I would have thought I would be dreading today, but I’m approaching it with a more indifferent attitude than I would have imagined possible. Then again, let’s see how the day goes.
It’s the first day of school for first graders. Had everything gone according to a much better plan, Colin would be starting his school career today.
Now, there are all kinds of reasons to point out that, even if the cancer hadn’t reoccurred and he had learned to live with the food pump, that this might not have been the year he started school. There could have been developmental delays. But, in a world where he grew up normally, this would have been his big day.
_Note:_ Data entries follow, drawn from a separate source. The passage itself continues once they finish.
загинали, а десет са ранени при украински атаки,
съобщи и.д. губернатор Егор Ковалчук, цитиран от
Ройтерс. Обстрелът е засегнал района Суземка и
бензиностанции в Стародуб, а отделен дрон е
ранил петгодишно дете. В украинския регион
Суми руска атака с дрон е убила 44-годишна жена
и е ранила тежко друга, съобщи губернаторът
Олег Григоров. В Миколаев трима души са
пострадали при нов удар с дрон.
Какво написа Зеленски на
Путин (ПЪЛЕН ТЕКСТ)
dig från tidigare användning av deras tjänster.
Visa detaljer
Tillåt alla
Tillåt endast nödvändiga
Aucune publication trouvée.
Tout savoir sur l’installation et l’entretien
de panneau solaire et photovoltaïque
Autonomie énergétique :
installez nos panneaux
The first day of school is, of course, a big deal almost everywhere. But Germans go a little bit nuts about it. And I’m told the eastern Germans take it up a notch further, likely because, during the communist era, so many family events centered around the church calendar – Christmas, Easter, first communions – were suppressed. The first day of school thus turned into a much bigger event. Schools open up on Saturday and there’s a welcome program after which the kids get to check out their new classroom and meet their teacher and classmates. Afterwards, each child gets a ridiculously large cardboard cone full of toys and candy and then heads home to a family party centered entirely on him or her. I’ve seen neighbors renting clowns, ponies and bouncy castles for this day. It’s a big deal.
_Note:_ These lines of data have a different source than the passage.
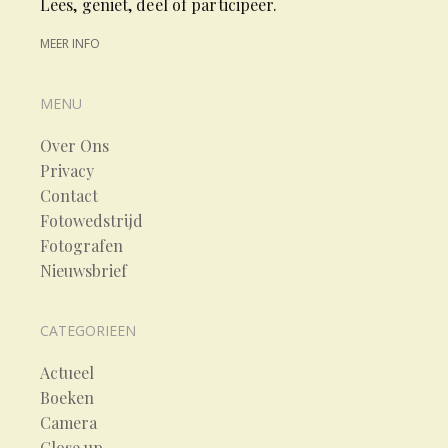
Lees, geniet, deel of participeer.
MEER INFO
MENU
Over Ons
Privacy
Contact
Fotowedstrijd
Fotografen
Nieuwsbrief
CATEGORIEEN
Actueel
Boeken
Camera
Close up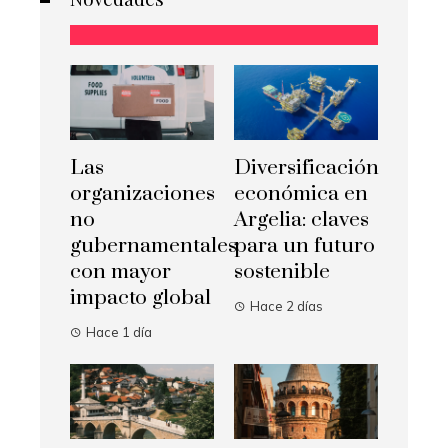
Las
Diversificación
organizaciones
económica en
no
Argelia: claves
gubernamentales
para un futuro
con mayor
sostenible
impacto global
Hace 2 días
Hace 1 día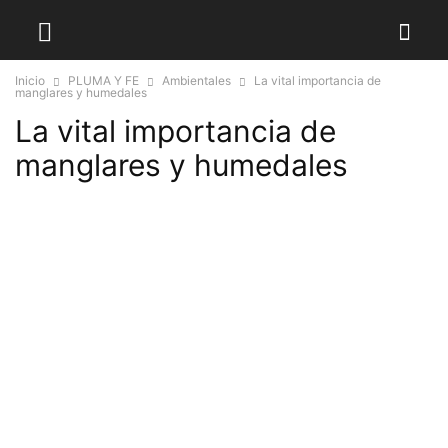
Inicio
PLUMA Y FE
Ambientales
La vital importancia de
manglares y humedales
La vital importancia de
manglares y humedales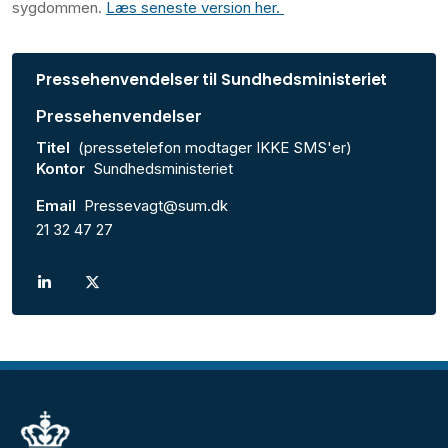
sygdommen.
Læs seneste version her.
Pressehenvendelser til Sundhedsministeriet
Pressehenvendelser
Titel
(pressetelefon modtager IKKE SMS'er)
Kontor
Sundhedsministeriet
Email
Pressevagt@sum.dk
21 32 47 27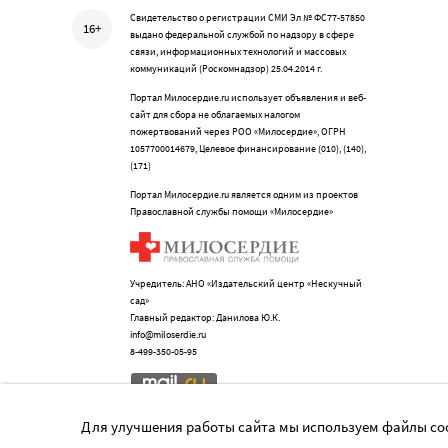
Свидетельство о регистрации СМИ Эл № ФС77-57850
16+
выдано федеральной службой по надзору в сфере
связи, информационных технологий и массовых
коммуникаций (Роскомнадзор) 25.04.2014 г.
Портал Милосердие.ru использует объявления и веб-
сайт для сбора не облагаемых налогом
пожертвований через РОО «Милосердие», ОГРН
1057700014679, Целевое финансирование (010), (140),
(171)
Портал Милосердие.ru является одним из проектов
Православной службы помощи «Милосердие»
Учредитель: АНО «Издательский центр «Нескучный
сад»
Главный редактор: Данилова Ю.К.
info@miloserdie.ru
8-499-350-05-95
Для улучшения работы сайта мы используем файлы coo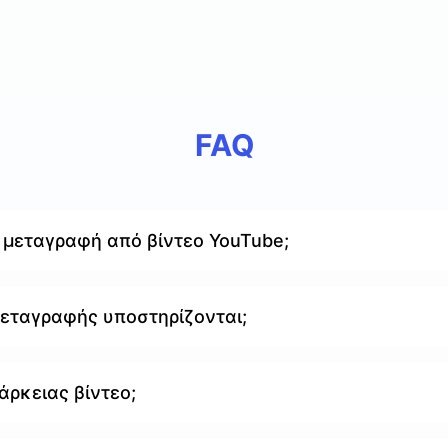
FAQ
 μεταγραφή από βίντεο YouTube;
μεταγραφής υποστηρίζονται;
άρκειας βίντεο;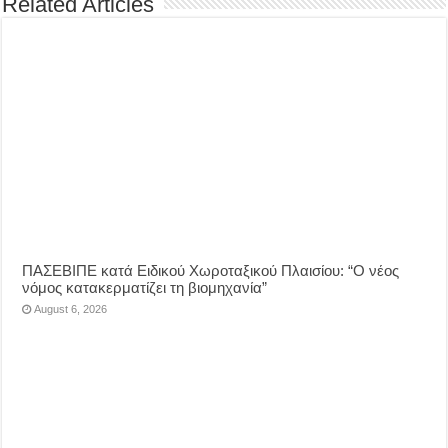
Related Articles
ΠΑΣΕΒΙΠΕ κατά Ειδικού Χωροταξικού Πλαισίου: “Ο νέος
νόμος κατακερματίζει τη βιομηχανία”
August 6, 2026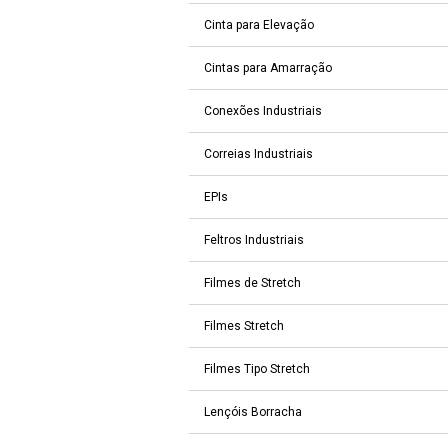
Cinta para Elevação
Cintas para Amarração
Conexões Industriais
Correias Industriais
EPIs
Feltros Industriais
Filmes de Stretch
Filmes Stretch
Filmes Tipo Stretch
Lençóis Borracha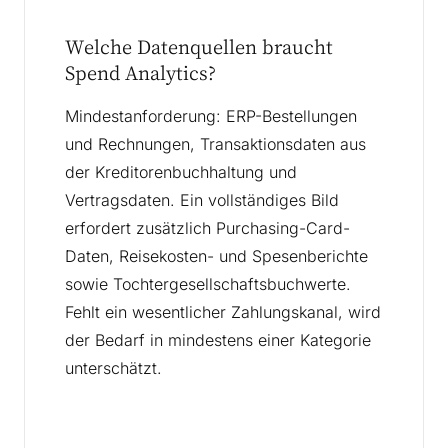
Welche Datenquellen braucht
Spend Analytics?
Mindestanforderung: ERP-Bestellungen
und Rechnungen, Transaktionsdaten aus
der Kreditorenbuchhaltung und
Vertragsdaten. Ein vollständiges Bild
erfordert zusätzlich Purchasing-Card-
Daten, Reisekosten- und Spesenberichte
sowie Tochtergesellschaftsbuchwerte.
Fehlt ein wesentlicher Zahlungskanal, wird
der Bedarf in mindestens einer Kategorie
unterschätzt.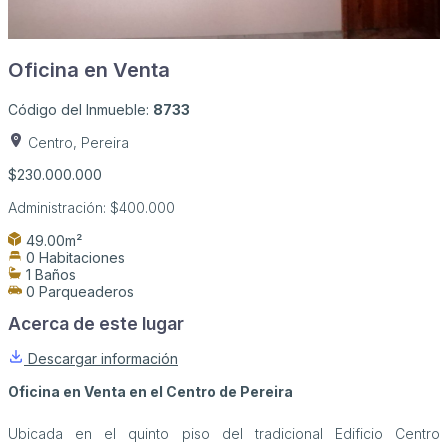
Oficina en Venta
Código del Inmueble:
8733
Centro, Pereira
$230.000.000
Administración:
$400.000
49.00m²
0 Habitaciones
1 Baños
0 Parqueaderos
Acerca de este lugar
Descargar información
Oficina en Venta en el Centro de Pereira
Ubicada en el quinto piso del tradicional Edificio Centro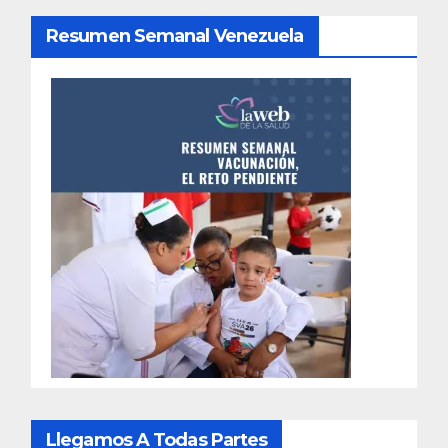
Resumen Semanal Venezuela
Llegamos A Todas Partes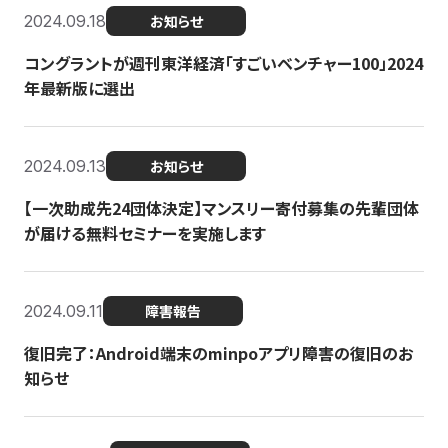
2024.09.18
お知らせ
コングラントが週刊東洋経済「すごいベンチャー100」2024
年最新版に選出
2024.09.13
お知らせ
【一次助成先24団体決定】マンスリー寄付募集の先輩団体
が届ける無料セミナーを実施します
2024.09.11
障害報告
復旧完了：Android端末のminpoアプリ障害の復旧のお
知らせ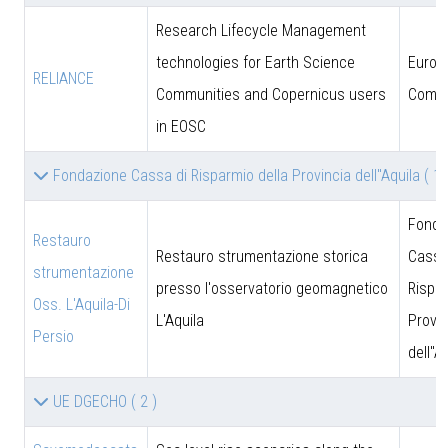
Research Lifecycle Management
technologies for Earth Science
Europ
RELIANCE
Communities and Copernicus users
Commi
in EOSC
Fondazione Cassa di Risparmio della Provincia dell''Aquila
( 1 
Fonda
Restauro
Restauro strumentazione storica
Cassa
strumentazione
presso l'osservatorio geomagnetico
Rispar
Oss. L'Aquila-Di
L'Aquila
Provin
Persio
dell''A
UE DGECHO
( 2 )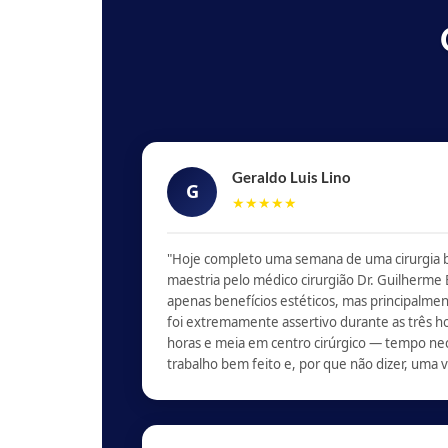
Geraldo Luis Lino
G
★★★★★
"Hoje completo uma semana de uma cirurgia 
maestria pelo médico cirurgião Dr. Guilherme
apenas benefícios estéticos, mas principalmen
foi extremamente assertivo durante as três ho
horas e meia em centro cirúrgico — tempo ne
trabalho bem feito e, por que não dizer, uma v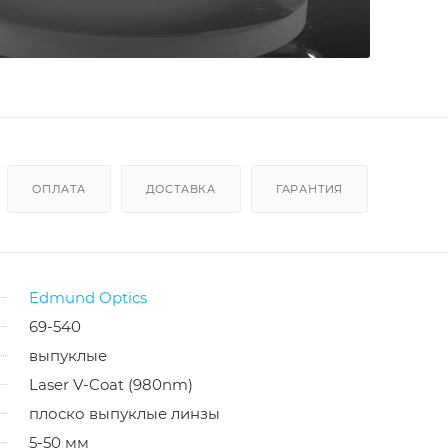
ОПЛАТА
ДОСТАВКА
ГАРАНТИЯ
Edmund Optics
69-540
выпуклые
Laser V-Coat (980nm)
плоско выпуклые линзы
5-50 мм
Now, maybe this is all going to be subdued this year due to Covid-19. All the rest of the kids have been in school since Monday and Berlin has already had to shut down, at least briefly, eight schools because of coronavirus fears or outbreaks. I can’t imagine that they’re going to have the first day program as extravagantly as they have had it in the past. But it’s still a day worth noting.
I have to work most of it. And I’m bracing myself to watch the two boys across the street come home with their cones. I’m bracing myself for what I imagine might be a larger family gathering at the other neighbor’s house. I’m just bracing myself.
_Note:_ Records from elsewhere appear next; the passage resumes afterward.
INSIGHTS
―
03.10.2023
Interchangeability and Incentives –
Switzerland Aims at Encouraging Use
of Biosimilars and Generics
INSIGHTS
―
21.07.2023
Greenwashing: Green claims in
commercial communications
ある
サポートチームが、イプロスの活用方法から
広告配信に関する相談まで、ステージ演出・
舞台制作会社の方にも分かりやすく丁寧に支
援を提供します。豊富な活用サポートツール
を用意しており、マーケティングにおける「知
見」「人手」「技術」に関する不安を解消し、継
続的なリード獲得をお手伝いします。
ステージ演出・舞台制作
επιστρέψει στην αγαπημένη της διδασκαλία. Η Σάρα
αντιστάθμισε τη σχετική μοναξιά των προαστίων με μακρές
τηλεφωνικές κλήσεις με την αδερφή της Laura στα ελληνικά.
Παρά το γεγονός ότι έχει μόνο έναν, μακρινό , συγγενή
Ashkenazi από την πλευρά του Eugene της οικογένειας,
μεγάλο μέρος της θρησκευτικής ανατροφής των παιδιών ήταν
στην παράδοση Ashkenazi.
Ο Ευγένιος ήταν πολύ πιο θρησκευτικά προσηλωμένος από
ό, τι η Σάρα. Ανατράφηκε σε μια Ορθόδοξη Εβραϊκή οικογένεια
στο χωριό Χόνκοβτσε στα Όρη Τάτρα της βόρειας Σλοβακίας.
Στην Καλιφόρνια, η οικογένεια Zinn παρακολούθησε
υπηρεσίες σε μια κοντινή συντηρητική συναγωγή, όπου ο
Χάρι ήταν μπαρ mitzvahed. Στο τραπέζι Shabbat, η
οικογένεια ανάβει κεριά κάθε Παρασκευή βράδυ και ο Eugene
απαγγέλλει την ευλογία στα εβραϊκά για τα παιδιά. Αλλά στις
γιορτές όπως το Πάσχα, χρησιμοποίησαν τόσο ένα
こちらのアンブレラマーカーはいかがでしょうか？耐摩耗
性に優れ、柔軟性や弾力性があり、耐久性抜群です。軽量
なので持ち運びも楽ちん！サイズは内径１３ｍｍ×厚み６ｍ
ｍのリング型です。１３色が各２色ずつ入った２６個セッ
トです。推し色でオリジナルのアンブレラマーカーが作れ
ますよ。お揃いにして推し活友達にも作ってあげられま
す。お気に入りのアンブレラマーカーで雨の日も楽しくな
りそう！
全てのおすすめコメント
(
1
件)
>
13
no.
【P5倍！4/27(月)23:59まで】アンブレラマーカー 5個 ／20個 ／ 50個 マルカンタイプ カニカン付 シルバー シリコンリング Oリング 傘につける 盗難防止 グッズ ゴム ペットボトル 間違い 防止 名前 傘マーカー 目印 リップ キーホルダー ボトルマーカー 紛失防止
The picture at the top of this post. It came up in my Facebook memory feed a few days ago. It’s from 2018, when every morning was a negotiating session about which superhero figures he could take to day care. It was a month before I went to Australia and four months before the start of his last hospitalization process. It’s hard having these memories shoved at you by Facebook, but it’s also liberating. I do know that, when it came up, I refused to let my laptop refresh that page for the better part of a week, because I didn’t want the picture to go away, even though it’s also easily accessible in my photo archive. I suppose I’m just realizing that I have to hold on to the memories, but I have to let the world move on as well. Eight hours into this particular day, I’m holding on OK.